Given passage
This fellow, nameless so that everyone can recognize themselves in him, knew nothing about Jesus, except that he did him good. As he went through the process of gaining a new perspective and being persecuted for it, he understood ever more clearly that the one who had healed him on the Sabbath was doing the work of God. Jesus had opened his eyes to new dimensions of God’s goodness — and that was what got him into trouble.

After the poor fellow had been questioned, abandoned by his parents, and excommunicated, Jesus found him again. This time, Jesus explained that, unlike the others, the fellow was a successful scrutinizer. When Jesus assured him that he had encountered the “Son of Man,” the man bowed down in worship.

What about us? Baptism (washing), symbolic of death and rising, is our sacrament of reorientation. Unfortunately, many of us who were baptized as infants have learned to protect our inherited perspectives, resisting even miracles if they challenge our comfortable patterns of thinking and acting.

Given material
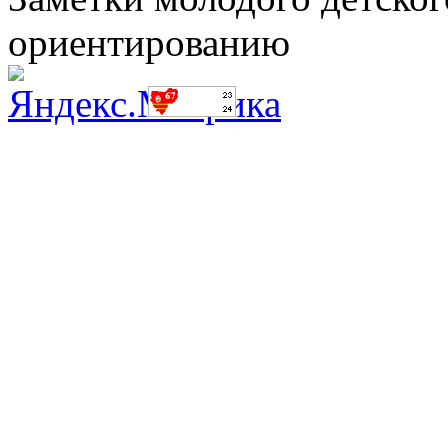
ориентированию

Activity 1
According to the passage about the healed man, what is baptism called?
Activity 2
Repeat the passage about the healed man word for word, starting at the words "This fellow, nameless" and ending after "him into trouble.".

Answer area 1
Our sacrament of reorientation.

Answer area 2
This fellow, nameless so that everyone can recognize themselves in him, knew nothing about Jesus, except that he did him good. As he went through the process of gaining a new perspective and being persecuted for it, he understood ever more clearly that the one who had healed him on the Sabbath was doing the work of God. Jesus had opened his eyes to new dimensions of God’s goodness — and that was what got him into trouble.